Monday, May 17, 2010


The following is an editorial comment from the Times of Swaziland, the only independent daily newspaper in the kingdom. It criticises the police destruction of the funeral of Swazi democracy activist Sipho Jele.


17 May 2010

Enemy of the state

Perhaps the time has come for us to ask the question if the police in this country are the enemy of the state; for we are struggling to make sense of either their decisions or their rationale. We are also appalled at the manner with which they go around flouting the constitution by denying the people of this country their God-given right of assembly and to associate, in their sorry excuses to maintain law and order. It is clear now that the cops only know how to fuel mayhem and disorder.
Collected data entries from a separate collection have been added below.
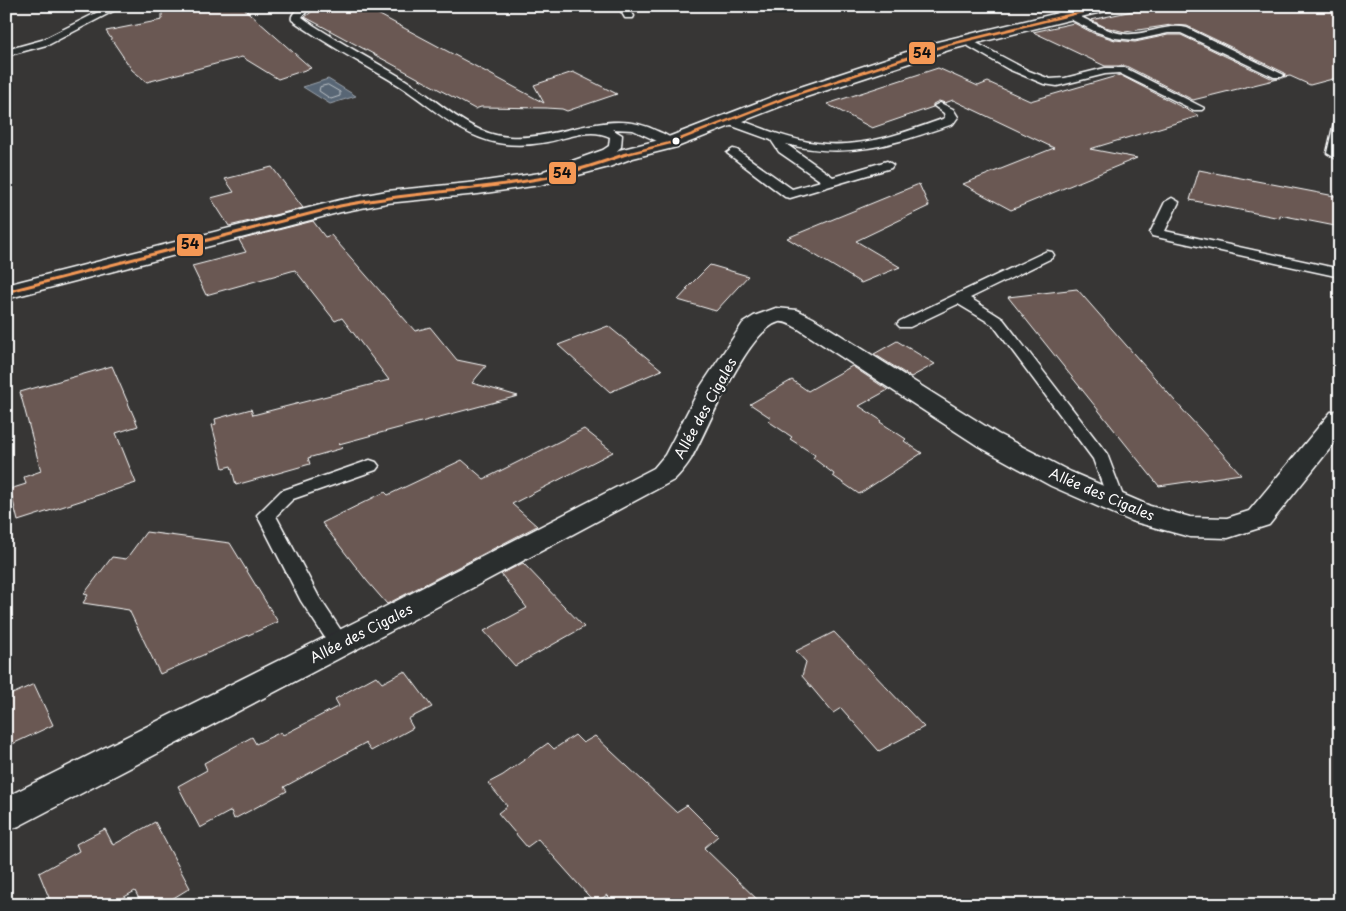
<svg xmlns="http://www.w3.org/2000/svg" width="1346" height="911" font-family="'Playpen Sans',sans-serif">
  <rect width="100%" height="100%" fill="#373635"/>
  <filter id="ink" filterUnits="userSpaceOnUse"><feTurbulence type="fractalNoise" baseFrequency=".02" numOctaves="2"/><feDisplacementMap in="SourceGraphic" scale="10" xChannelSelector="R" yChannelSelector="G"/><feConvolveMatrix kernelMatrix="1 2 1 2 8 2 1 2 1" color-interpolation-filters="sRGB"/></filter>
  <g filter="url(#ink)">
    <path fill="#586674" stroke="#9ba3ac" d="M 328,79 L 356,96 L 330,104 L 303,87 Z"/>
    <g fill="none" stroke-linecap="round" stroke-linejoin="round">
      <path stroke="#bcc2c7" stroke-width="1" d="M 328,85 L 340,92 L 340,96 L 331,99 L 319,91 L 320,87 Z"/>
    </g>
    <path fill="#6a5953" stroke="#fff" d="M 162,6 L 241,6 L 311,68 L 278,79 L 242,57 L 147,82 L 132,70 L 106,31 L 162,20 Z
      M 319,6 L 363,6 L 544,103 L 534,85 L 573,72 L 617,94 L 567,111 L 562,109 L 546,108 L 481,107 L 475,109 L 305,17 Z
      M 1155,6 L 1340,6 L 1340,77 L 1310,85 L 1290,76 L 1284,77 L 1285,73 L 1187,26 L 1171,25 L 1125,32 L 1105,27 L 1091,20 Z
      M 1074,23 L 1093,33 L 1115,40 L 1135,42 L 1168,35 L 1181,35 L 1273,79 L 1278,79 L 1193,100 L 1126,66 L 1105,66 L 1033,32 Z
      M 938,68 L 978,86 L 988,82 L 1030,101 L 1120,75 L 1199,116 L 1090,149 L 1137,158 L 1011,210 L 963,184 L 1054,148 L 953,100 L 945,103 L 939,101 L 933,104 L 933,107 L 872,128 L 827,104 Z
      M 272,167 L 303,208 L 229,226 L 211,198 L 234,192 L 225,179 Z
      M 1199,170 L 1340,197 L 1340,227 L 1280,215 L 1280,218 L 1190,200 Z
      M 919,184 L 929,206 L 856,241 L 900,267 L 861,283 L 787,238 Z
      M 313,221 L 325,237 L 331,235 L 415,331 L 430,327 L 457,360 L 486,366 L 472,383 L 518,396 L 339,444 L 343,448 L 308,458 L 310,464 L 236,485 L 231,466 L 223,468 L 212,425 L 216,424 L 215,419 L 251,409 L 253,415 L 389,380 L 342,318 L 335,321 L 295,270 L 206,295 L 192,266 L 246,252 L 239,240 Z
      M 710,265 L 748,276 L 716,311 L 678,300 L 688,289 L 686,289 Z
      M 1077,289 L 1189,417 L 1241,474 L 1159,486 L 1008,297 Z
      M 608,326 L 662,370 L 610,392 L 558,345 Z
      M 897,341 L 935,364 L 911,377 L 874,354 Z
      M 112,366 L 138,426 L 116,433 L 136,483 L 18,521 L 10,489 L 26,484 L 24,477 L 41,471 L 20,392 Z
      M 852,366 L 888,390 L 859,406 L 882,421 L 880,422 L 906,439 L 904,441 L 922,453 L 859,494 L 833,476 L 834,474 L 813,458 L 815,455 L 790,439 L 792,437 L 768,421 L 771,418 L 750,404 L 792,380 L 808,391 Z
      M 584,429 L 613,452 L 512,504 L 537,526 L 387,604 L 367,581 L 322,523 L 385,492 L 388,495 L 462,460 L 484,479 Z
      M 146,532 L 230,543 L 278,622 L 160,674 L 129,610 L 83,603 L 88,595 L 84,594 L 112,557 L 126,559 Z
      M 523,563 L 584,627 L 515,666 L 484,631 L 527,608 L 501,574 Z
      M 834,632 L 924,727 L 879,751 L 841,708 L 833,713 L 802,676 L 806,662 L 796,651 Z
      M 405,671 L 432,707 L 408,719 L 413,728 L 371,751 L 365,743 L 284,787 L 287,791 L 234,819 L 231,811 L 200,828 L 178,786 L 207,770 L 204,763 L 252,737 L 256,744 L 281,732 L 283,735 L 339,706 L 335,699 L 354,688 L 376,676 L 382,683 Z
      M 34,684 L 53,725 L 6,747 L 6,697 Z
      M 575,735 L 583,743 L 595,736 L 676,812 L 687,805 L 718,836 L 704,848 L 763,905 L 617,905 L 607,895 L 595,903 L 538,839 L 527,847 L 498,813 L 507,806 L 488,783 L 503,775 L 548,743 L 554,749 Z
      M 155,822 L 190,888 L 162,905 L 142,905 L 135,891 L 110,905 L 52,905 L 39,873 L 79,851 L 76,844 L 105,829 L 113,845 Z"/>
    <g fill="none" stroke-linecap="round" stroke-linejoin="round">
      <g stroke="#fff" stroke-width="3">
        <path id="service" d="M 110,6 L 123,6 L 50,44 L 6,56 L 6,50 L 42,40 Z
          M 303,6 L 317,6 L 306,12 L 302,17 L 313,25 C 344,45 376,62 407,81 C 439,101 470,135 509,137 C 559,141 609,106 657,131 C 664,134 672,137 676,143 L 670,147 L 633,130 L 612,129 L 622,135 L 621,147 L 611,156 L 554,177 L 544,177 L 543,174 L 544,171 L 603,150 L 609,146 L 610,137 C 590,127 568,138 547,142 C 531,145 514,146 498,143 C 460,136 431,106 400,86 C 364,64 327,45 292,20 C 290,15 298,8 303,6 Z
          M 618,6 L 628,6 L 634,16 L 633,18 L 625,18 Z
          M 1044,6 C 1074,6 1096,31 1125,34 C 1146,36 1166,23 1187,28 L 1284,75 L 1282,77 L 1274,77 L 1181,33 L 1168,33 L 1135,40 L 1115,38 L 1094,31 Z
          M 967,38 L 1029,71 L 1050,79 L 1065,78 L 1105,68 L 1125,68 L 1204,108 L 1202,110 L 1194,110 L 1119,73 L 1105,74 L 1057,86 L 1044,84 L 1008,69 L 963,43 L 962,41 Z
          M 940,103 L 953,109 L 958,117 L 953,124 C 894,144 849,160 786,144 L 833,177 L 887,161 L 893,165 L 891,168 L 790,198 L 785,197 L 727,153 L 733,149 L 737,150 L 792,189 L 821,181 L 779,152 L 771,140 L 724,123 L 722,120 L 724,117 L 732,117 C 762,128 793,142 825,144 C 866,147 907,132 945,118 L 944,113 L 934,106 Z
          M 1336,114 L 1340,114 L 1340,161 L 1327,153 Z
          M 1172,198 L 1179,202 L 1165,231 L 1340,269 L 1340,277 L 1152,236 L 1150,233 L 1165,202 Z
          M 1047,251 L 1052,252 L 1054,255 L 1052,258 L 970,298 L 1003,319 L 1107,454 L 1126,504 L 1123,508 L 1117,510 L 1111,508 L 1093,459 L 993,325 L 958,304 L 910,327 L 900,327 L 897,324 L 900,321 Z
          M 370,460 L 376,462 L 379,466 L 376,470 L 293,499 L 276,516 L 319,597 L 350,644 L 347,650 L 340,652 L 333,650 L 301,601 L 257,515 L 281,491 Z"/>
      </g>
      <g stroke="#fff" stroke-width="3">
        <path id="minor" d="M 1087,6 L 1115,6 L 1113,9 L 949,50 L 794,101 L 677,147 L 633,158 L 609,167 L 540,185 L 478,194 L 387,203 L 341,212 L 6,299 L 6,285 L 340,200 L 387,191 L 478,182 L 540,173 L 595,159 L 619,150 L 663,139 L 782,93 L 937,42 Z
          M 776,308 L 797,310 L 813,318 L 998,434 L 1071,472 L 1150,506 L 1190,517 L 1227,518 L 1249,511 L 1331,412 L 1340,410 L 1340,436 L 1269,525 L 1228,538 L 1190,537 L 1131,521 L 1051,486 L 978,446 L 797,328 C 791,325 785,321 779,322 C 746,331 708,429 691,459 C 686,467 680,474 674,480 L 399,627 L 19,826 L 6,831 L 6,797 L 377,611 L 654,468 L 665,455 L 701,386 L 743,323 L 754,316 Z"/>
      </g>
      <use href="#service" fill="#2a2d2e" fill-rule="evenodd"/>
      <use href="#minor" fill="#2a2d2e" fill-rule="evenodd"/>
      <g stroke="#2a2d2e" stroke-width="5">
        <path id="bus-1-far1" d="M 623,155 L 670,143 L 788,97 L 943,46 L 1106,6"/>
      </g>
      <g stroke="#2a2d2e" stroke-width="6">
        <path id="bus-1" d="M 6,292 L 340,206 C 406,193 472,191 538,179 C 568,174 598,164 626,154"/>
      </g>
      <use href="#bus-1-far1" stroke="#f49855" stroke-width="2.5"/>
      <use href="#bus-1" stroke="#f49855" stroke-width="3"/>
    </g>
  </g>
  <circle fill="#fff" stroke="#2a2d2e" stroke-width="2" cx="676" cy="141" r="4.5"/>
  <g text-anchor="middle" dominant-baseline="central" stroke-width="5" stroke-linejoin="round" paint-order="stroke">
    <g font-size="14" fill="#fff" stroke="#2a2d2e">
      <text transform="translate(705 408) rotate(-61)">Allée des Cigales</text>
      <text transform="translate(1102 494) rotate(23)">Allée des Cigales</text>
      <text transform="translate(361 633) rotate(-27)">Allée des Cigales</text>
    </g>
  </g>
  <g stroke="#2a2d2e" stroke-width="2">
    <rect x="908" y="41" width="28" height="24" rx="5" fill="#f49855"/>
    <rect x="548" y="161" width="29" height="24" rx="5" fill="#f49855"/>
    <rect x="176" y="233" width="28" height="24" rx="5" fill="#f49855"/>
  </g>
  <g font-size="14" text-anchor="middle" font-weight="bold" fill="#111">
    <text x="922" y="58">54</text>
    <text x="562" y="178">54</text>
    <text x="190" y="249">54</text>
  </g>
  <rect width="1346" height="911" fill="none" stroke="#2a2d2e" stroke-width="25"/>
  <rect x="12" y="12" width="1321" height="886" fill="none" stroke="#fff" stroke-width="2" filter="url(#ink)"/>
</svg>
The evidence is there for all to see; they bulldozed their way into a workers day celebration and yesterday they bulldozed Sipho Jele’s funeral, the very same man whose death is now the subject of an inquest because of their role. Despite this, the overzealous police officers couldn’t leave the family alone; to allow it to grieve, to allow it to bury its loved one, despite that all fingers are pointing towards them for the role they played in this man’s death. This is not enough for them to back off, and allow things to simmer down, and for this country to live in peace.

There simply was no need for the police to be at that function, and the laughable excuse for the police to go around arresting anyone wearing a T-shirt they do not like is not making things any easier.
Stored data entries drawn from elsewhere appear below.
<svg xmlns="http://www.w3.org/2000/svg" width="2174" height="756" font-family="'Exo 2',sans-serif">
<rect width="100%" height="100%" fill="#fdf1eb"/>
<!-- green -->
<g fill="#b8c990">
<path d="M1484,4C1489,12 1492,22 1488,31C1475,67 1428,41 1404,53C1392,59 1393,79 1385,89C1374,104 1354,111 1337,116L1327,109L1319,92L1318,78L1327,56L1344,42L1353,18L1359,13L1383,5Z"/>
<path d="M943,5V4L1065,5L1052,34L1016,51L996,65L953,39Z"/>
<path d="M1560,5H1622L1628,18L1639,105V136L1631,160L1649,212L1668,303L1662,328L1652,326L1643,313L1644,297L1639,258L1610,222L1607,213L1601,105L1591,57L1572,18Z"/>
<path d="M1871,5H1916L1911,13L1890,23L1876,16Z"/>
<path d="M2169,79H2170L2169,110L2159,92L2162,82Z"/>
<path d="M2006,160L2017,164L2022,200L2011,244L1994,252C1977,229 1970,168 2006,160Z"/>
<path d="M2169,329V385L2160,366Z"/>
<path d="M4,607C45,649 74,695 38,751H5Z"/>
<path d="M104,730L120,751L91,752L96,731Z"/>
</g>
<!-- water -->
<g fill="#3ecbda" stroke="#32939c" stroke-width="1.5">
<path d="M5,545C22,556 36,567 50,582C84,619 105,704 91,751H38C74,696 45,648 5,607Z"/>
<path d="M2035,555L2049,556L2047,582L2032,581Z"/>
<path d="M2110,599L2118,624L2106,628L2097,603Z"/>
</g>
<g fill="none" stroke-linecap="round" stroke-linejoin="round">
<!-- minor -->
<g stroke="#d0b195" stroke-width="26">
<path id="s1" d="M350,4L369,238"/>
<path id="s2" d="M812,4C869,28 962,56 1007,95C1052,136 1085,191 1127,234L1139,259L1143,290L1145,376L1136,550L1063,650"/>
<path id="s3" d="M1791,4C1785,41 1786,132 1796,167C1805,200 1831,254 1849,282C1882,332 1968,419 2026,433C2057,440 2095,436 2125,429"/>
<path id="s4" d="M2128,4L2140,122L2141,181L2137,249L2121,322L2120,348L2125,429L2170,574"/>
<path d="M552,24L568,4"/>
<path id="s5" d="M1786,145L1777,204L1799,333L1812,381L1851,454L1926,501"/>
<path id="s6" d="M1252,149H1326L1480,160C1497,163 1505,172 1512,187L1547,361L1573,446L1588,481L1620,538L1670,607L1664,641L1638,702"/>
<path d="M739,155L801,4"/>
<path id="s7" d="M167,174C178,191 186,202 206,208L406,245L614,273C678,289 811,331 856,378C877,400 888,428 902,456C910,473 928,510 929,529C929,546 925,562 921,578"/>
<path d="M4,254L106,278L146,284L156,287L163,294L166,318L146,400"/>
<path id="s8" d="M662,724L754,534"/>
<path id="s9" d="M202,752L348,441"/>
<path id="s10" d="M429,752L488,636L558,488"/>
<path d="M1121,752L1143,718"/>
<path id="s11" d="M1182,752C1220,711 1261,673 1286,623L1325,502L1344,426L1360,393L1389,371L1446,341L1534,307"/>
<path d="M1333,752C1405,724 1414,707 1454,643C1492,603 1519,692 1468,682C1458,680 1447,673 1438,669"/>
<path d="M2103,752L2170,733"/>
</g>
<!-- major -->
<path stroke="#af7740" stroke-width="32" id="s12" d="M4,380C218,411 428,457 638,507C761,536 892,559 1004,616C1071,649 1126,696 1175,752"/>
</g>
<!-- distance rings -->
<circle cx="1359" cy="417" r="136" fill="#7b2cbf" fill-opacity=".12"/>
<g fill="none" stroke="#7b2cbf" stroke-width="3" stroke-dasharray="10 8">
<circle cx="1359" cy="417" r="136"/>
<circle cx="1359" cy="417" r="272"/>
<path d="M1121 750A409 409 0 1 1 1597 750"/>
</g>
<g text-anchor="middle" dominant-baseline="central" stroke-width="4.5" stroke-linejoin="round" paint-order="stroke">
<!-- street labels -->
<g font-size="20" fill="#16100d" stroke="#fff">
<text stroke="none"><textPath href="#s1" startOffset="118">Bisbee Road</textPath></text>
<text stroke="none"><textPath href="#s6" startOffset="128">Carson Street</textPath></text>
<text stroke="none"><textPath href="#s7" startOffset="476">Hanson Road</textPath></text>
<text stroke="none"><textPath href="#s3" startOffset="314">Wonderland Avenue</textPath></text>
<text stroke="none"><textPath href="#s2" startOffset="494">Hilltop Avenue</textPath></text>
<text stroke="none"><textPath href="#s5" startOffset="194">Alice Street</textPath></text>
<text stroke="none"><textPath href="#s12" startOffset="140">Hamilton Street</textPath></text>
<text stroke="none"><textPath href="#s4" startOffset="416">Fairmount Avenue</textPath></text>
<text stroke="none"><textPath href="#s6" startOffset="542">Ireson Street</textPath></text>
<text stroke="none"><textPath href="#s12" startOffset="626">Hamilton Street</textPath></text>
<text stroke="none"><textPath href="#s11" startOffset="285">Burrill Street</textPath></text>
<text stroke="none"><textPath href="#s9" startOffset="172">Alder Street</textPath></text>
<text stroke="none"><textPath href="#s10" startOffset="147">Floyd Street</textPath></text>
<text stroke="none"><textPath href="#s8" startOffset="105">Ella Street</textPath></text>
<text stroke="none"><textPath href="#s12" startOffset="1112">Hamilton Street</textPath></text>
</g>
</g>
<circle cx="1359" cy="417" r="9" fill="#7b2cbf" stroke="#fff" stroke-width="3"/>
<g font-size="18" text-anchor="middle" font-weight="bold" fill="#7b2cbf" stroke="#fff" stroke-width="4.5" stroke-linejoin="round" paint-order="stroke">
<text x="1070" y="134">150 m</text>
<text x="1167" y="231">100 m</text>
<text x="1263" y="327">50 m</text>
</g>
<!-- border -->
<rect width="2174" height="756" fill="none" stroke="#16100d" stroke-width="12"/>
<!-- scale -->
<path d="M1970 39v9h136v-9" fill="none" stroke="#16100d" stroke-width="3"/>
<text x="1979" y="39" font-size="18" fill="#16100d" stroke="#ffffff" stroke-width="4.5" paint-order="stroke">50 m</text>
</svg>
However, as if their role in this sorry situation has not been shameful enough, they went ahead and caused further mayhem at Jele’s funeral. Their heavy presence, over 300 police officers disrupted the operations to such an extent the family decided to stop the funeral, was again reason enough for us to ask what their agenda is.

We can’t fathom what really could have happened at Jele’s funeral that warranted such police presence, and when this country has such a high crime rate, when people are being raped in broad daylight and at bus stops because there is no police visibility, it is shocking that the top brass can then send 300 police officers to a funeral—for what? What is the worst that could have happened at Jele’s funeral; what was the threat? Where was it coming from? And why are the police behaving like this—throwing this country into a dark period it is trying to emerge from?

Why are they undoing the hard work of Their Majesties, the Prime Minister and Swazis who love this country? Their reasoning for this is also very contemptuous; to say that they were not there to harass anyone is not only making us fools, but it is taking the leadership of this country for granted. Sending 300 police officers to any funeral will intimidate the mourners, and if the cops didn’t see this coming then no wonder they are failing to arrest the crime rate.